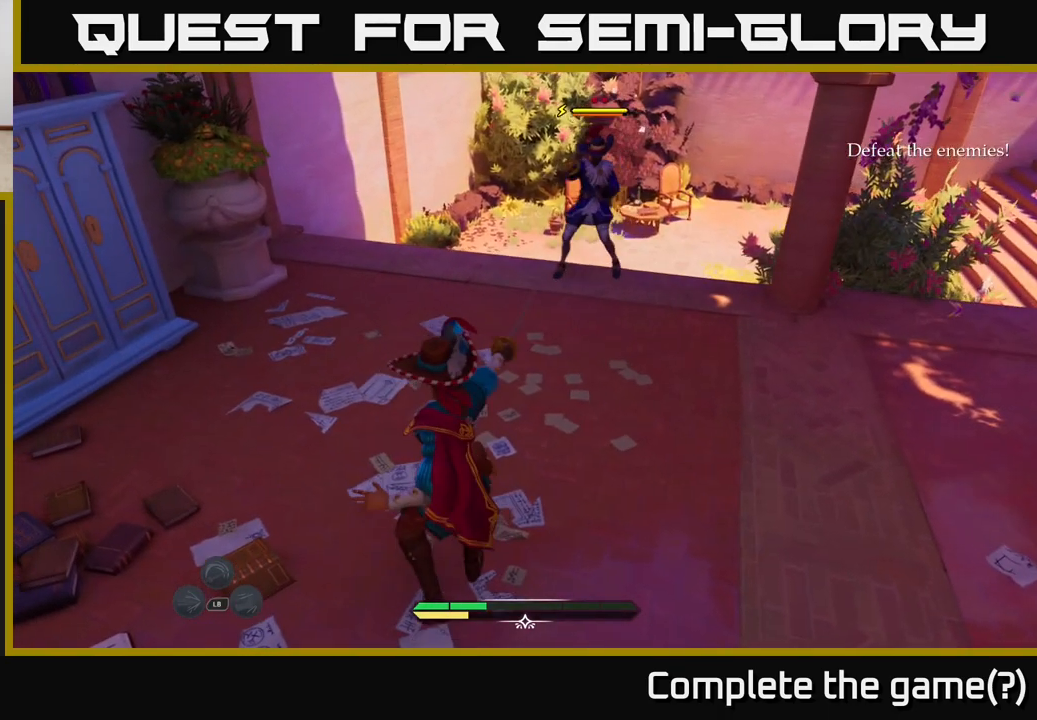
{"buttons": [], "left_stick": "up", "right_stick": "center", "events": [[150, "left_stick", "right"], [300, "left_stick", "up"]]}
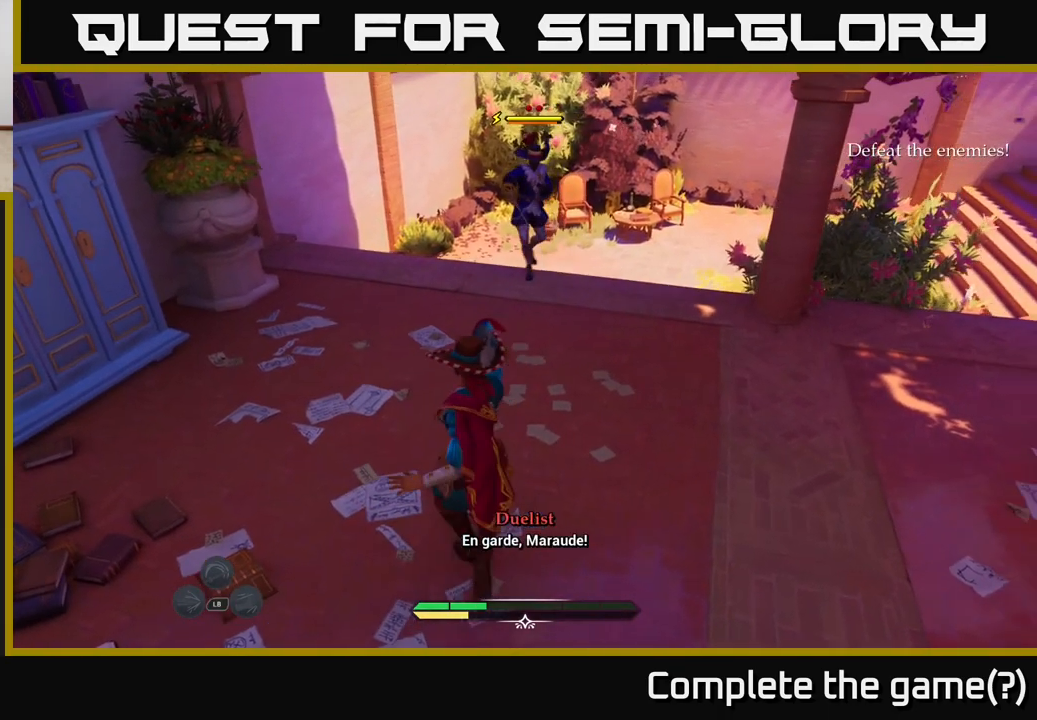
{"buttons": ["X"], "left_stick": "center", "right_stick": "center", "events": [[117, "X", "down"], [183, "X", "up"], [417, "X", "down"], [417, "left_stick", "center"]]}
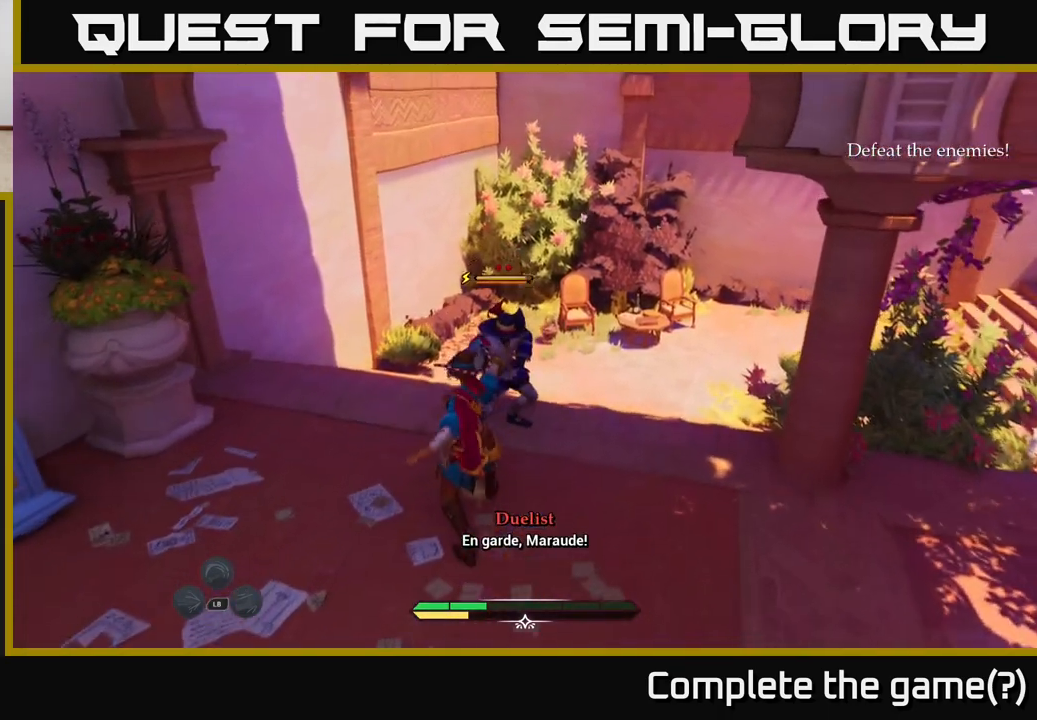
{"buttons": [], "left_stick": "center", "right_stick": "center", "events": [[17, "X", "up"], [100, "X", "down"], [200, "X", "up"]]}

* _Work to complete_:
Number of lines above containing "down": give it, with no other text.

* _Answer to the problem_:
2